La même position a été adoptée par les Métallos après le décès de Colin Grayley à l’usine le 23 avril 2021. Dans une déclaration faite en mai 2021, le directeur national des Métallos, Ken Neumann, a déclaré: «Le procureur général de la province doit ordonner aux forces de l’ordre et aux procureurs de la Couronne d’en faire plus pour que justice soit faite.»

Le syndicat des Métallos ainsi que trois députés du Nouveau Parti démocratique (NPD) de la région de Hamilton se sont concentrés sur l’invocation de la loi fédérale Westray comme moyen potentiel de tenir la NSC criminellement responsable de la mort des travailleurs. Seuls neuf employeurs ont été condamnés en vertu de cette loi sur la santé et la sécurité au travail, malgré le fait qu’elle existe depuis près de 20 ans et que plus de 1000 travailleurs meurent au travail chaque année au Canada.

Les Métallos se vantent régulièrement dans leur matériel publicitaire de compter plus d’un million de membres actifs et retraités en Amérique du Nord, dont plus de 200.000 au Canada. Cependant, la dernière chose que la bureaucratie souhaite, c’est une lutte unifiée des membres pour des conditions de travail sécuritaires. C’est pourquoi elle a tenu des centaines de milliers de membres du syndicat des Métallos dans l’ignorance totale des conditions horribles qui prévalent à l’usine de National Steel Car à Hamilton.

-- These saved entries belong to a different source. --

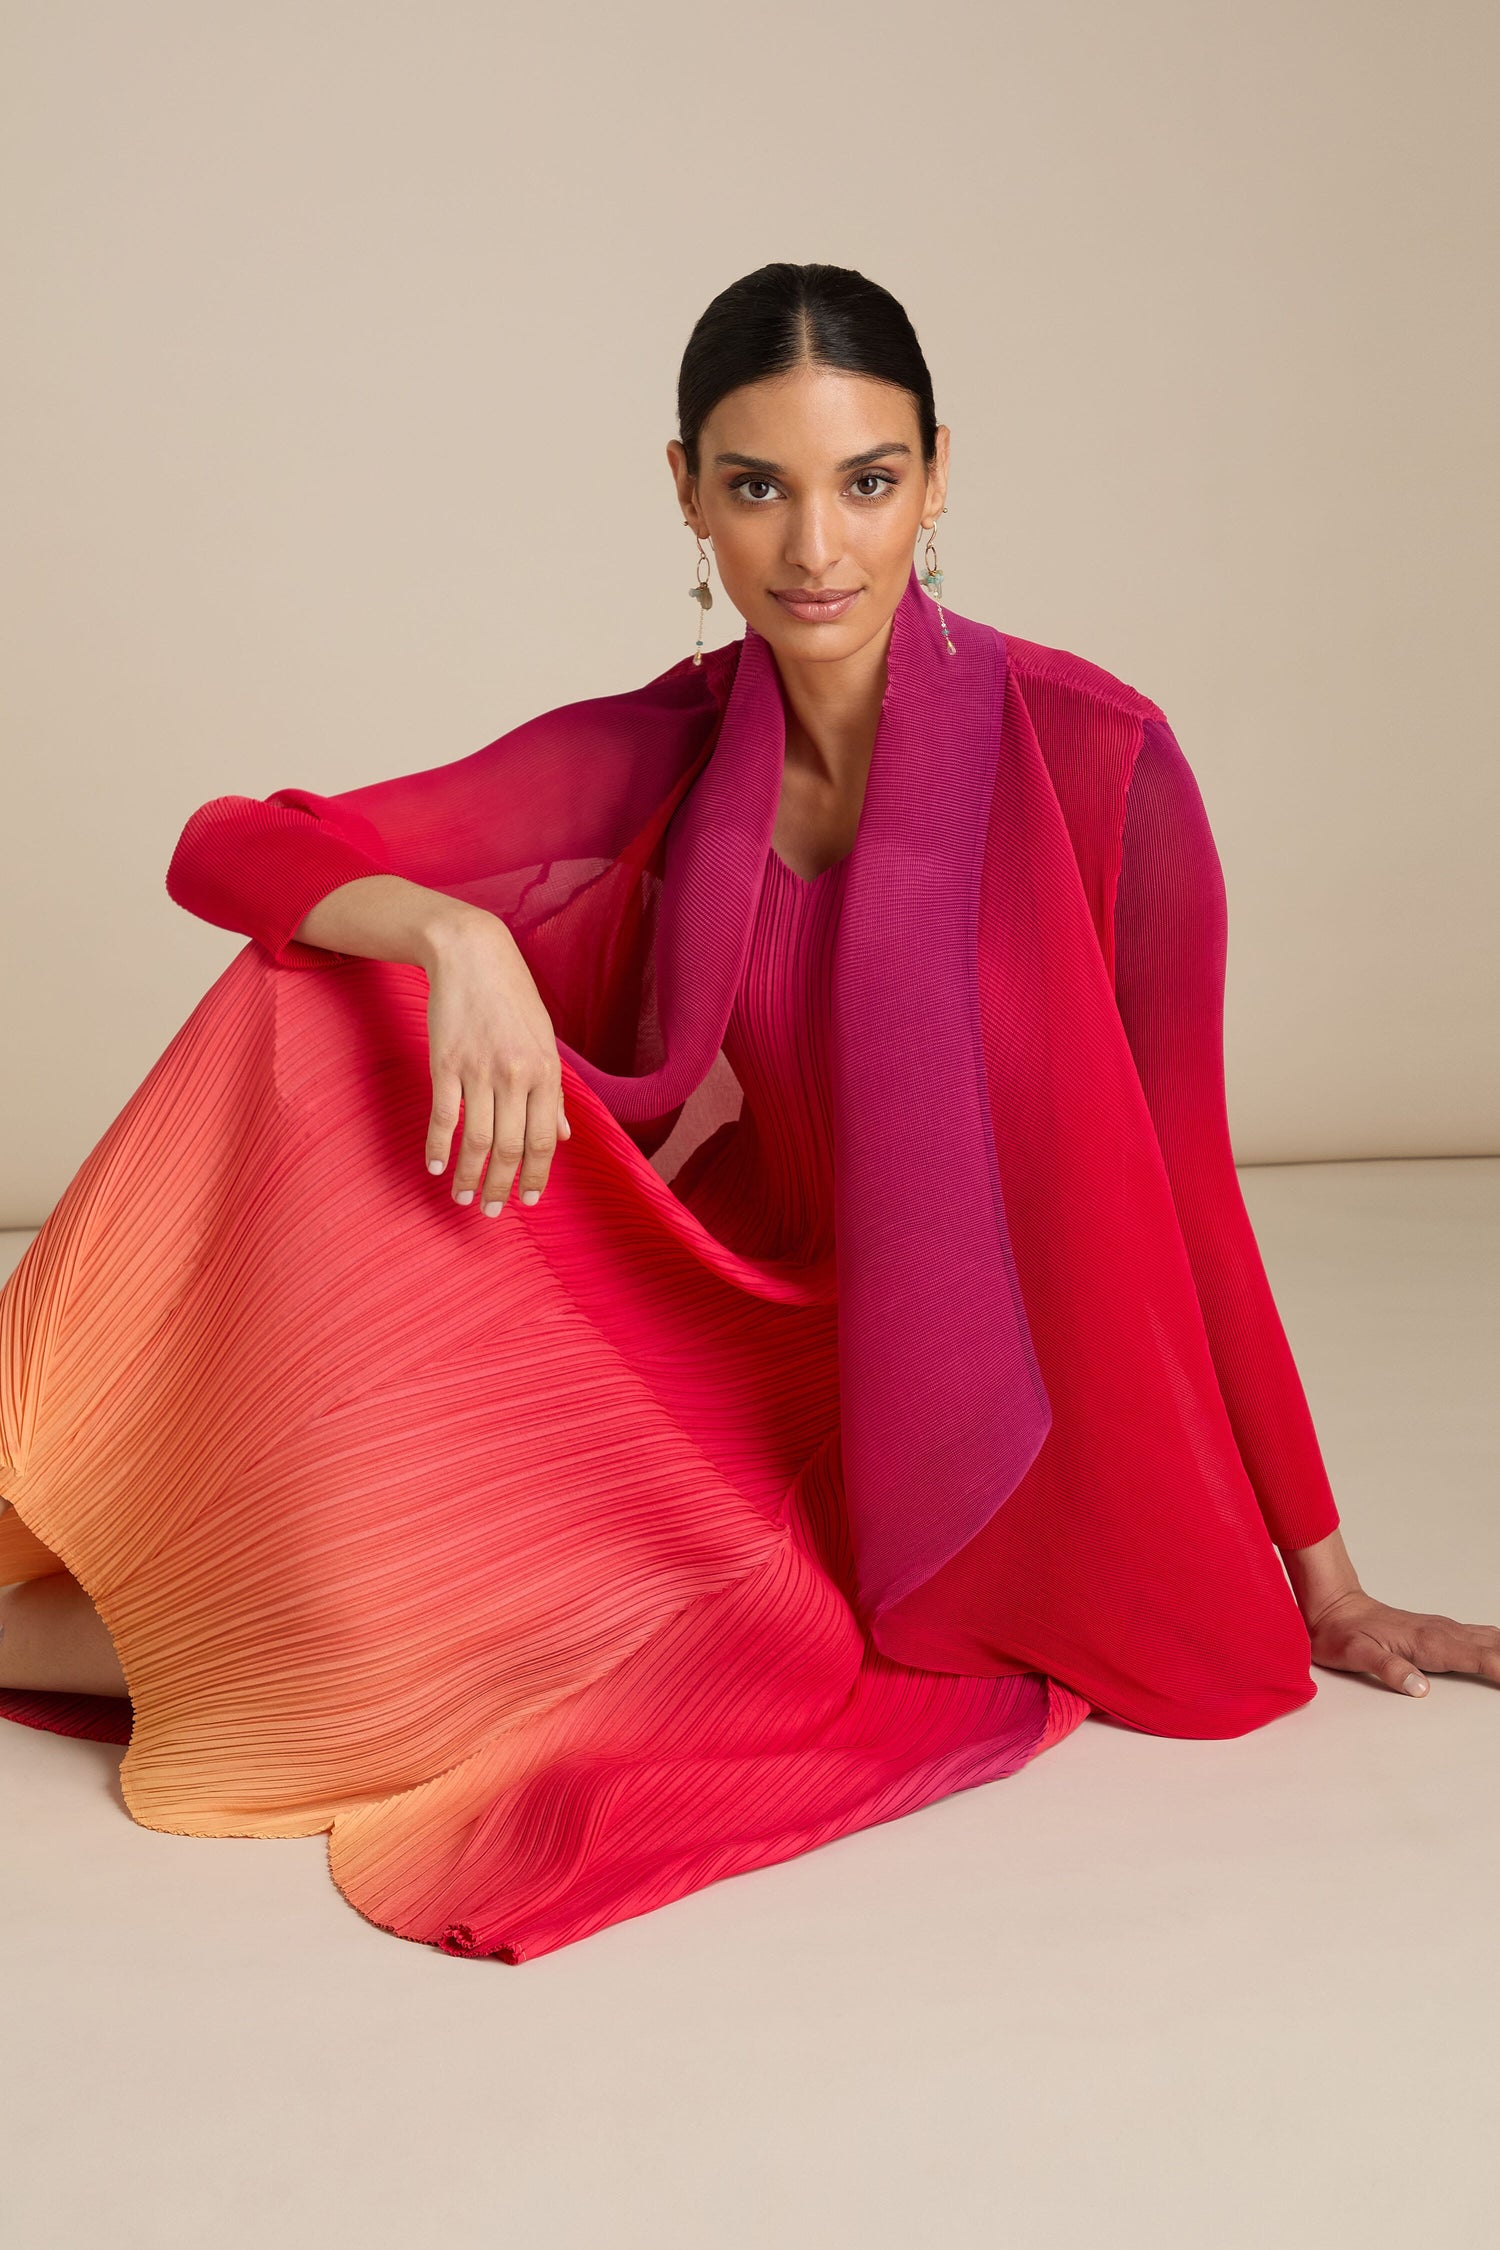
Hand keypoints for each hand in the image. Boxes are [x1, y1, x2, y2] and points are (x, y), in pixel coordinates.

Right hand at [418, 908, 570, 1214]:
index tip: (528, 1201)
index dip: (536, 1176)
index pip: (543, 1140)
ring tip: (462, 1197)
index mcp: (545, 1072)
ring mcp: (478, 1070)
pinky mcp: (444, 1063)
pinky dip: (438, 1146)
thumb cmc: (512, 998)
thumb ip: (553, 1092)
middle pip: (511, 1148)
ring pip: (477, 1140)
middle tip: (491, 1211)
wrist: (471, 954)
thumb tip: (562, 1137)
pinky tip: (434, 1166)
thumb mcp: (544, 1042)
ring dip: (469, 1176)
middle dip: (502, 1187)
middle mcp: (515, 1075)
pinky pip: (444, 1117)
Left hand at [1304, 1586, 1499, 1697]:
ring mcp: (1442, 1630)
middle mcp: (1442, 1633)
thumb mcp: (1356, 1654)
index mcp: (1428, 1642)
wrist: (1332, 1607)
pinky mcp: (1439, 1631)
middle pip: (1495, 1647)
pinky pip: (1480, 1637)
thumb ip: (1388, 1669)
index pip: (1480, 1659)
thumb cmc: (1342, 1633)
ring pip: (1491, 1639)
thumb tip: (1419, 1688)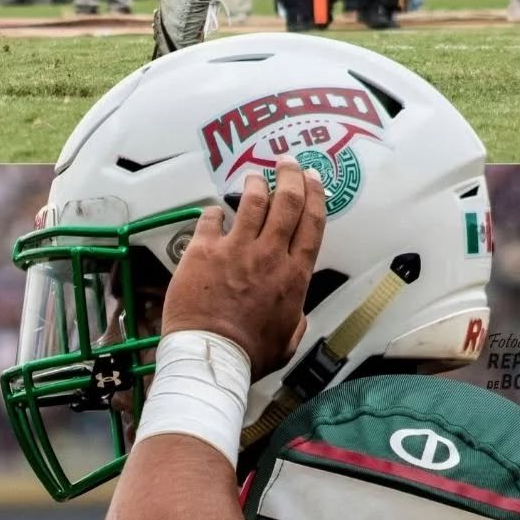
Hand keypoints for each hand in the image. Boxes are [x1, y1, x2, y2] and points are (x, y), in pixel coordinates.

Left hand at [161, 158, 325, 381]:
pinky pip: (211, 218)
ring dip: (256, 183)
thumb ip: (296, 321)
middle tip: (287, 162)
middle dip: (290, 176)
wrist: (211, 358)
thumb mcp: (287, 343)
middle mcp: (269, 255)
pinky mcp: (204, 249)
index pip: (312, 224)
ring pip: (252, 201)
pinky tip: (214, 212)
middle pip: (287, 203)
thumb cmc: (250, 355)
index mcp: (293, 275)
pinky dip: (214, 212)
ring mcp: (236, 249)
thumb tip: (298, 312)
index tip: (314, 178)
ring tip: (254, 175)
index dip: (315, 195)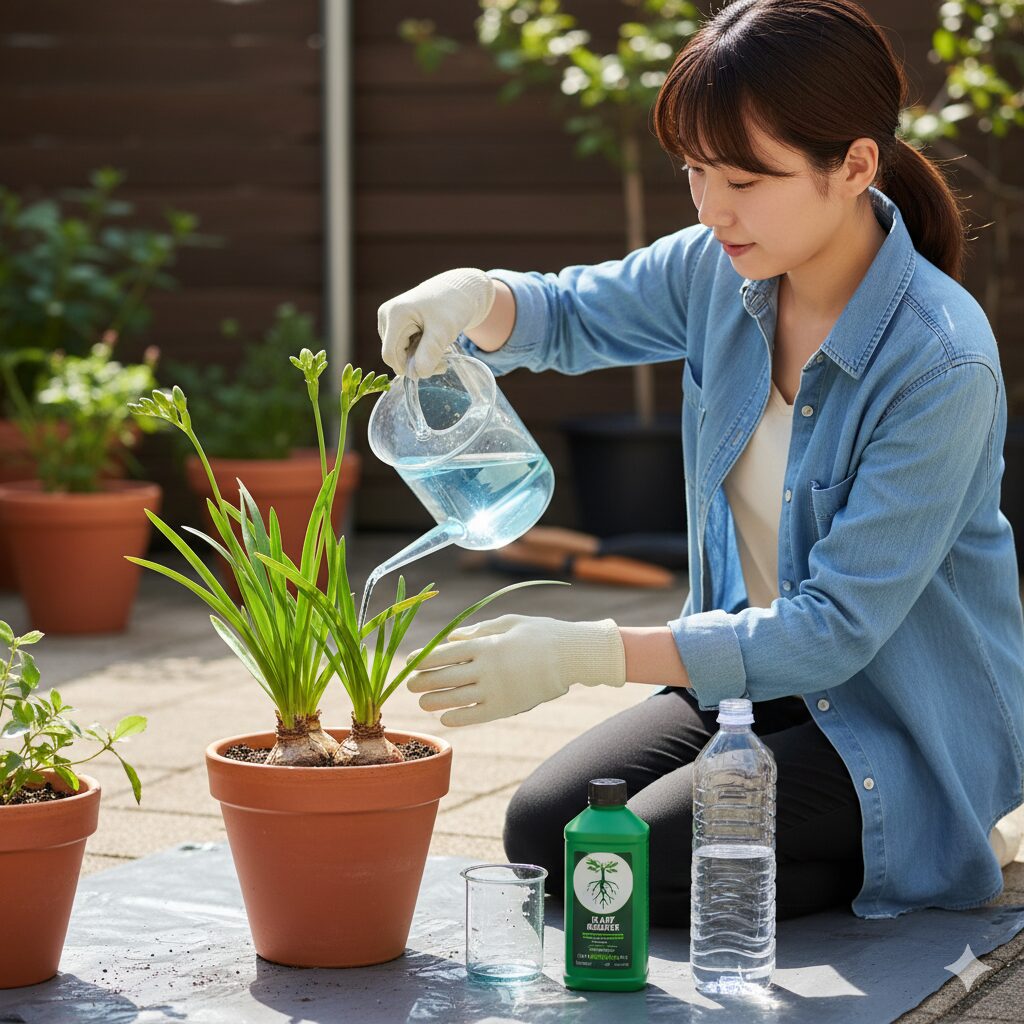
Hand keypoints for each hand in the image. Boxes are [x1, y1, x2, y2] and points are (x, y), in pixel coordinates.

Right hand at [377, 268, 495, 378]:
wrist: (459, 291)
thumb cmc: (452, 306)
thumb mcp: (444, 330)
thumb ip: (430, 352)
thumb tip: (418, 374)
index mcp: (394, 314)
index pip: (390, 355)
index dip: (409, 368)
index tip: (436, 367)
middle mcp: (386, 315)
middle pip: (394, 355)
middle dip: (417, 363)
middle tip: (443, 362)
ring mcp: (388, 319)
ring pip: (398, 353)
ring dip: (419, 359)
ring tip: (441, 350)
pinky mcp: (395, 323)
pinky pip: (401, 347)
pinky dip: (418, 352)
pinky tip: (433, 345)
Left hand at [406, 614, 625, 726]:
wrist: (571, 656)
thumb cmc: (540, 634)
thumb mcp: (508, 623)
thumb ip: (478, 631)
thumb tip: (452, 638)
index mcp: (486, 644)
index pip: (444, 653)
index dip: (424, 659)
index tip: (411, 663)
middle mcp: (487, 668)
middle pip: (445, 677)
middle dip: (423, 681)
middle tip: (410, 685)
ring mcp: (496, 689)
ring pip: (456, 699)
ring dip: (434, 701)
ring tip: (423, 702)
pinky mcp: (507, 707)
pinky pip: (475, 716)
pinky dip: (457, 718)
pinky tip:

Des années de déférence de la bureaucratie syndicale à l’égard de l’entreprise ont fait que les travailleurs se sentent privés de leurs droits. Exprimant son point de vue sur la relation entre les travailleurs et le syndicat qui les représente nominalement, le travailleur a déclaré qu’il avait «peu de confiance en eux [la section locale, le district 6 des Métallos, les députés néo-démocrates] pour faire quoi que ce soit».

Si les travailleurs veulent combattre le traitement barbare qu’ils subissent aux mains de National Steel Car, ils ont besoin d’organisations qui mobilisent tout le pouvoir social de la classe ouvrière dans la lutte contre les conditions mortelles qui règnent sur les chantiers industriels partout au Canada. Les travailleurs de la base doivent retirer la lutte pour un milieu de travail sécuritaire des mains des bureaucrates du syndicat des Métallos, qui privilégient le maintien de leurs partenariats avec les patrons et les ministres du gouvernement plutôt que la santé et le bien-être des travailleurs. Ce n’est qu’en prenant des mesures indépendantes de la bureaucratie syndicale, en organisant un comité des travailleurs de la base sur les lieux de travail qui se consacrera à la mobilisation de masse des travailleurs industriels pour des lieux de travail sûrs, que les travailleurs pourront enfin s’assurer qu’il n’y aura plus de décès à National Steel Car.